## Objetivo da tarefa
Diga se cada afirmação a seguir bate com a reportagem sobre Felipe Melo. Responda sim ou não e cite, sem mudar nada, as palavras da reportagem que decidem a questão.
1. Felipe Melo assinou um novo contrato para continuar na Turquia.
2. A última vez que Felipe Melo jogou no Brasil foi em 2010.
3. Felipe Melo começou a temporada com três títulos.

## Texto da página
********************

Felipe Melo põe volta ao Brasil em 2º plano: "não preciso provar algo"
Titular na Copa de 2010, o volante está bem no Galatasaray e não coloca volta ao Brasil como prioridade. Além disso, descarta desespero por um retorno à Seleção: "não tenho que ficar sofrendo se não chegar a convocação"
Desde que chegou na Turquia, Felipe Melo ajudou a mudar o Galatasaray e também passou por transformações: teve que se adaptar a uma nova cultura, a um novo estilo de jogo e encarou tudo da melhor forma possível - foi campeão, virou um dos principais jogadores do time e tem motivos para não sair de lá. Apesar da procura de outros clubes brasileiros por seu futebol, Felipe assinou um novo contrato para ficar na Turquia e até acompanha o futebol brasileiro, mas não pensa no retorno - nem para os times nem para a Seleção Brasileira.
Felipe Melo não joga no Brasil desde 2004, quando participou da campanha de rebaixamento do Grêmio. Ele foi para o futebol espanhol, conseguiu reerguer a carreira e foi titular da Seleção na Copa do Mundo de 2010. Depois, entre altos, baixos e polêmicas, tem sido procurado constantemente por times grandes do Brasil. Mas o acerto não aconteceu e agora Felipe se diz feliz. "Estou realmente muito contente por começar a temporada com dois títulos (Copa Emirates e Supercopa Turca) e mais a estreia com vitória", contou em entrevista exclusiva ao Terra sobre os primeiros jogos do Galatasaray na temporada.
A Seleção Brasileira é um tema mais espinhoso para Felipe Melo. Com um discurso cauteloso, ele diz estar pronto e à disposição, caso apareça alguma convocação. Mas faz questão de dizer que já está realizado e nem cria expectativa por isso: "penso só em fazer meu trabalho e honrar o meu clube".
Sobre outros assuntos, Felipe Melo fala mais facilmente. Ele faz, por exemplo, uma boa análise da torcida turca, criticando os clássicos do Brasil, que não têm estádios cheios com frequência. Além disso, o volante comenta ainda como tem sido a relação com seus companheiros e rivais na Turquia, como Taffarel, Wesley Sneijder, Didier Drogba e Cristian, ex-Corinthians.
Veja na íntegra a entrevista exclusiva ao Terra:
Terra: Você foi especulado em clubes brasileiros recentemente, como Flamengo e Inter. Por que resolveu não voltar?

********************

## Dados fornecidos
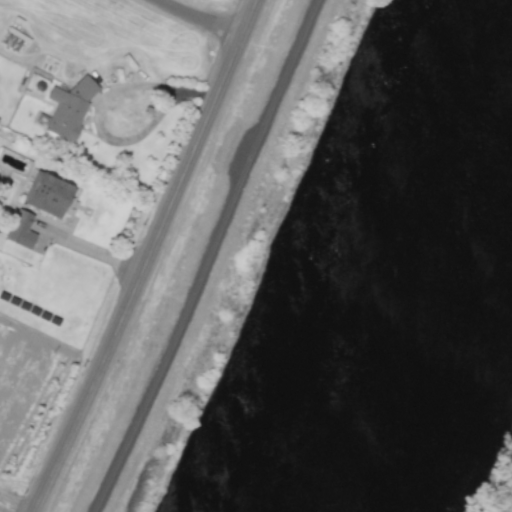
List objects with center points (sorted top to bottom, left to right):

********************

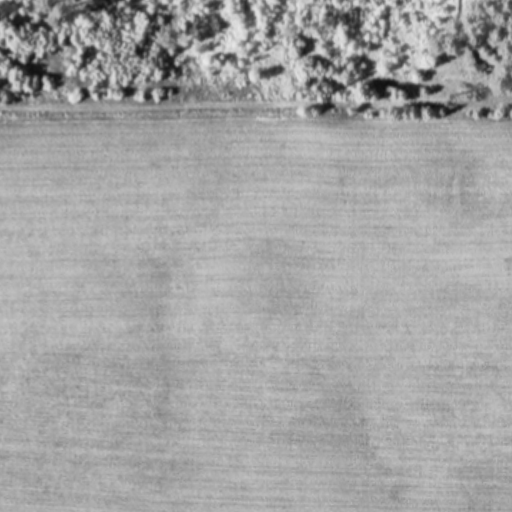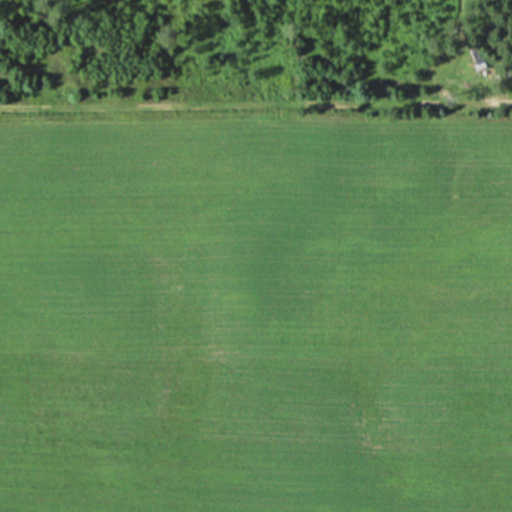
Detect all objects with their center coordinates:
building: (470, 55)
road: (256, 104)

********************

## Resposta completa
1. Sim: "Felipe assinou um novo contrato para ficar na Turquia".
2. Não: "Felipe Melo não joga no Brasil desde 2004".
3. Não: "começar a temporada com dois títulos".